§ **PROBLEM TO SOLVE**: Copy the rows below from the very first line through the line containing "تقديم ستوديو تحليلي قبل وبعد اللقاءات.". Reproduce each line unchanged.

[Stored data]

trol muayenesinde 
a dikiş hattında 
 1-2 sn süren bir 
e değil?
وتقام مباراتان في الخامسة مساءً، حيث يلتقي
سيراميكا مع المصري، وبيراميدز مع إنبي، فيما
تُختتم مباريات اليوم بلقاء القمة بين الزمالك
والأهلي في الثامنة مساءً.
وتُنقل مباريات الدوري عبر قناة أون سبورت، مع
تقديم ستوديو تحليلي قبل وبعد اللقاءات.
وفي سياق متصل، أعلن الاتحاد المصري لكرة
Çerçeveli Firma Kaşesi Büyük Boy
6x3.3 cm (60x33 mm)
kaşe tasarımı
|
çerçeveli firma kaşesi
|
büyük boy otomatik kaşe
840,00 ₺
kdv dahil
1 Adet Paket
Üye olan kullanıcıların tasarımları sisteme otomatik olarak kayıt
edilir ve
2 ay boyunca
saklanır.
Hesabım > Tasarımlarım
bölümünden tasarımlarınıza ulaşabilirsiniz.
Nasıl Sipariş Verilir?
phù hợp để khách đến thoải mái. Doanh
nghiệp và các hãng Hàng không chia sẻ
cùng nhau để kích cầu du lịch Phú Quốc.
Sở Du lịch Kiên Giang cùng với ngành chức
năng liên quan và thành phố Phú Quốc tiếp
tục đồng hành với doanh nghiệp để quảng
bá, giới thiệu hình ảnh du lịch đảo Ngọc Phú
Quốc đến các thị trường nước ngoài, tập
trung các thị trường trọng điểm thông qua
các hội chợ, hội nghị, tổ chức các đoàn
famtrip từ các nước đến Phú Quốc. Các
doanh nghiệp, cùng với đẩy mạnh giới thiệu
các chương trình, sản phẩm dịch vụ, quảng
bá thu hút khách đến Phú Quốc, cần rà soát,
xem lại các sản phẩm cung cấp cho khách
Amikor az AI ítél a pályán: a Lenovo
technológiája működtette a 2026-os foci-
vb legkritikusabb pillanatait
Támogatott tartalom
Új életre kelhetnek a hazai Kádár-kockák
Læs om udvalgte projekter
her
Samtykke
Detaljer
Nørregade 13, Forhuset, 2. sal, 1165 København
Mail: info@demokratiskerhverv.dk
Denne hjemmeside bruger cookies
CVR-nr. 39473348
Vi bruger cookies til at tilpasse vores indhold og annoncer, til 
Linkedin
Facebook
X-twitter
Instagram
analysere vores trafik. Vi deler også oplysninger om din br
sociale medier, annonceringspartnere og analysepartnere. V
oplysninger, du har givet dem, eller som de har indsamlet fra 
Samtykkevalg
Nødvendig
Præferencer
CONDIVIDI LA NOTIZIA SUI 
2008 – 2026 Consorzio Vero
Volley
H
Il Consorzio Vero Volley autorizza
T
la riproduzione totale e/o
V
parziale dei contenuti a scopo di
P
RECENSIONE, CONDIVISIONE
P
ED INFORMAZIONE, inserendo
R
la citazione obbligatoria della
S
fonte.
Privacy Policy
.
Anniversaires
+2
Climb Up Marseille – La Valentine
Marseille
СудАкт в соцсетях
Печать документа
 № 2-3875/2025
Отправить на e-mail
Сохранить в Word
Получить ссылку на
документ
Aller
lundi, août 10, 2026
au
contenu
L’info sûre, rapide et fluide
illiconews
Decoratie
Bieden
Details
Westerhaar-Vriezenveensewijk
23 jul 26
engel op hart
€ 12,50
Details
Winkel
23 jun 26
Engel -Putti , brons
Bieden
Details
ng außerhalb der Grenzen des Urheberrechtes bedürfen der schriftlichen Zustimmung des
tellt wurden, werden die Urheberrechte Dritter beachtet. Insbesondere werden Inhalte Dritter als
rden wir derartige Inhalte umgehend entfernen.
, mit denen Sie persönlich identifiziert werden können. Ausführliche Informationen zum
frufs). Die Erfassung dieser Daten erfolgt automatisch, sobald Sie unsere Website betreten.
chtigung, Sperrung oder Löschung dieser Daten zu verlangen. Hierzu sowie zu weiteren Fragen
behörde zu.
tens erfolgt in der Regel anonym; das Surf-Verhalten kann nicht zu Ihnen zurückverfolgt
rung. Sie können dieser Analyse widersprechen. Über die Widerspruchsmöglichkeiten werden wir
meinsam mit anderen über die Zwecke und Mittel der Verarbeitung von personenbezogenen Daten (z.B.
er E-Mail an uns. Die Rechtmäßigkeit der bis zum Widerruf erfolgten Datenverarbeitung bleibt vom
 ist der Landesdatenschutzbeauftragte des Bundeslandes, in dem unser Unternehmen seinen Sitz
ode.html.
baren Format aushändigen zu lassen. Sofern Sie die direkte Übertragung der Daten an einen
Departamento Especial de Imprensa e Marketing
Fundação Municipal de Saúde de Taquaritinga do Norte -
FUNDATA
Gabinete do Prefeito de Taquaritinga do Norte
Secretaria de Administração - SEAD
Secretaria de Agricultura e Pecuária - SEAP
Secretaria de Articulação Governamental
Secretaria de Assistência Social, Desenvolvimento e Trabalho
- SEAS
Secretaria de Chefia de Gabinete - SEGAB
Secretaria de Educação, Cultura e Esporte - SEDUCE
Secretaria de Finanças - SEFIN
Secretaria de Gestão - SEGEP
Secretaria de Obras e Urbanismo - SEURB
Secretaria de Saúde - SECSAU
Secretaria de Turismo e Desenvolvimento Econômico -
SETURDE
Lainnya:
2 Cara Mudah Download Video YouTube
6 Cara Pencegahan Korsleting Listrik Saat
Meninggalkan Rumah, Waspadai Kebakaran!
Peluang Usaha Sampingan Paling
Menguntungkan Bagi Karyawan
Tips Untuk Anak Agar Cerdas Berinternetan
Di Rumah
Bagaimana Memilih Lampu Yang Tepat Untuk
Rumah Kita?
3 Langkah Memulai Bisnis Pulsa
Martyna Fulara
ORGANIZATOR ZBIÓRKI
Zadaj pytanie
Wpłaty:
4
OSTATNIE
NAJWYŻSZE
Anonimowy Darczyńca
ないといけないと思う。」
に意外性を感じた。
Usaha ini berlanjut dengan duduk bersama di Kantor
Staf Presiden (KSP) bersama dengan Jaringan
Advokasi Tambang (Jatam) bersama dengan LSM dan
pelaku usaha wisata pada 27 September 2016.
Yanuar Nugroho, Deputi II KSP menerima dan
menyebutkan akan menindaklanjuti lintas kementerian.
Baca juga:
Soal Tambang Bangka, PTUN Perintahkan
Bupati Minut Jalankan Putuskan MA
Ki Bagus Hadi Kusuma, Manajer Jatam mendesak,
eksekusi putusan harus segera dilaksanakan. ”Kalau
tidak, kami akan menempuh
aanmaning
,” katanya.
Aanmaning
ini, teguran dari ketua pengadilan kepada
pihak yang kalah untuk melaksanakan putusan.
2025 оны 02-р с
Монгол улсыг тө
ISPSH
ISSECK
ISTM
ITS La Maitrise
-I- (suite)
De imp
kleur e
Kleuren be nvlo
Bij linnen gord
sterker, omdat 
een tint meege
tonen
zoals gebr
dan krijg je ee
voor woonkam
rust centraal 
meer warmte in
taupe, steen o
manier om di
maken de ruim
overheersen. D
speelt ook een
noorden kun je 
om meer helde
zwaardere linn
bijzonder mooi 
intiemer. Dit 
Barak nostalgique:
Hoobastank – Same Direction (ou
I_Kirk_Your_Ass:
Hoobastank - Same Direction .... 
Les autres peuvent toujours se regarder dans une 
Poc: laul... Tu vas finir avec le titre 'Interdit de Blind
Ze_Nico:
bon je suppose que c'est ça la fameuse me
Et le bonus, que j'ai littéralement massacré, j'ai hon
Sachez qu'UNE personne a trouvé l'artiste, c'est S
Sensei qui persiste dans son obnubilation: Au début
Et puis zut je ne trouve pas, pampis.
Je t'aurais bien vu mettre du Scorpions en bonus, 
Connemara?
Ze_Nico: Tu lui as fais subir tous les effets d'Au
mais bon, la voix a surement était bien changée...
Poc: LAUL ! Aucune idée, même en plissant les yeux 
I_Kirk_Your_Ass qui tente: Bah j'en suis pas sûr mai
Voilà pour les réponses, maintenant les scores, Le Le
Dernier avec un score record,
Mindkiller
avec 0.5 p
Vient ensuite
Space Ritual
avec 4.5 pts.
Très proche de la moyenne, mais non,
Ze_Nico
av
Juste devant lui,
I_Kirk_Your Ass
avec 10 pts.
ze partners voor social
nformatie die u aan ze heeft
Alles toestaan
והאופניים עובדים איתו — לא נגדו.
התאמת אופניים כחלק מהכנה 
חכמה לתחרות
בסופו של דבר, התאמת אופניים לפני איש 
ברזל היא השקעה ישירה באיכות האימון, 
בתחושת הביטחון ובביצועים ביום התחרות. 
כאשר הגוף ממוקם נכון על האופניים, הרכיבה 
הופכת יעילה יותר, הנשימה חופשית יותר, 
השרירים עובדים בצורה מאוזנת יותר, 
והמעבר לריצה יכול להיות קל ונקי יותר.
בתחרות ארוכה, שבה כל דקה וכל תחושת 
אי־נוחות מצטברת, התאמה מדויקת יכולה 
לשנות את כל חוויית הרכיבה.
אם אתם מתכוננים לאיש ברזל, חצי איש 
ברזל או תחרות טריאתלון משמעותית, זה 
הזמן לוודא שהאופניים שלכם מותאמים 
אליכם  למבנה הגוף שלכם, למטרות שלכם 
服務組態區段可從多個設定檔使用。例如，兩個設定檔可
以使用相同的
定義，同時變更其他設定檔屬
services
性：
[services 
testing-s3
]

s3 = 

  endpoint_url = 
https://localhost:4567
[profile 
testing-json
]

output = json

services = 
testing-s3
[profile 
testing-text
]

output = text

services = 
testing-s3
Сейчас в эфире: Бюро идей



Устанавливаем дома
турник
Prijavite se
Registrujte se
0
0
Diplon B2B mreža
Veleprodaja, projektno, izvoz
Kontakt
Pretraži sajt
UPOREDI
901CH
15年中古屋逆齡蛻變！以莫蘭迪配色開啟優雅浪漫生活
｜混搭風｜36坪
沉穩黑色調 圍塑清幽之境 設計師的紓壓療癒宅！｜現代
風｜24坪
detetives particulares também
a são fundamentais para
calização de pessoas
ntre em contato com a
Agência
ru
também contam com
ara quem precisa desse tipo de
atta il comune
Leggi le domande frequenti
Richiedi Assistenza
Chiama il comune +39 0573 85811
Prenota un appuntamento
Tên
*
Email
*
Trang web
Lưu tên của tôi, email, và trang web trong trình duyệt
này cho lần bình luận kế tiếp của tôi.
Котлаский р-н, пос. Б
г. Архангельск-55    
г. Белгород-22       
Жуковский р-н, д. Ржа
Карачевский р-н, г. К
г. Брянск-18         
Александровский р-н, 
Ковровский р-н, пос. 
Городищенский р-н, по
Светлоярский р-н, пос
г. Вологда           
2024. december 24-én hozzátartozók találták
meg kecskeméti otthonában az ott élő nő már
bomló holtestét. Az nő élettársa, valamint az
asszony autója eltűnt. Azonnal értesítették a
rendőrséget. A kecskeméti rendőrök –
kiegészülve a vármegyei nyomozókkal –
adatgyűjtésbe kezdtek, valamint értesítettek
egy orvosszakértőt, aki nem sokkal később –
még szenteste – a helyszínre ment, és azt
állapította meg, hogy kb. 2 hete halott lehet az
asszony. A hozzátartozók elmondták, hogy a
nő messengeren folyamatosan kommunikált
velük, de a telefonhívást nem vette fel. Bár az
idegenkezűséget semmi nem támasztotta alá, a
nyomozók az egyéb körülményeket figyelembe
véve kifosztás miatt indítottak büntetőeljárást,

§ **WRITTEN ANSWER**:
trol muayenesinde 
a dikiş hattında 
 1-2 sn süren bir 
e değil?
وتقام مباراتان في الخامسة مساءً، حيث يلتقي
سيراميكا مع المصري، وبيراميدز مع إنبي، فيما
تُختتم مباريات اليوم بلقاء القمة بين الزمالك
والأهلي في الثامنة مساءً.
وتُنقل مباريات الدوري عبر قناة أون سبورت، مع
تقديم ستوديو تحليلي قبل وبعد اللقاءات.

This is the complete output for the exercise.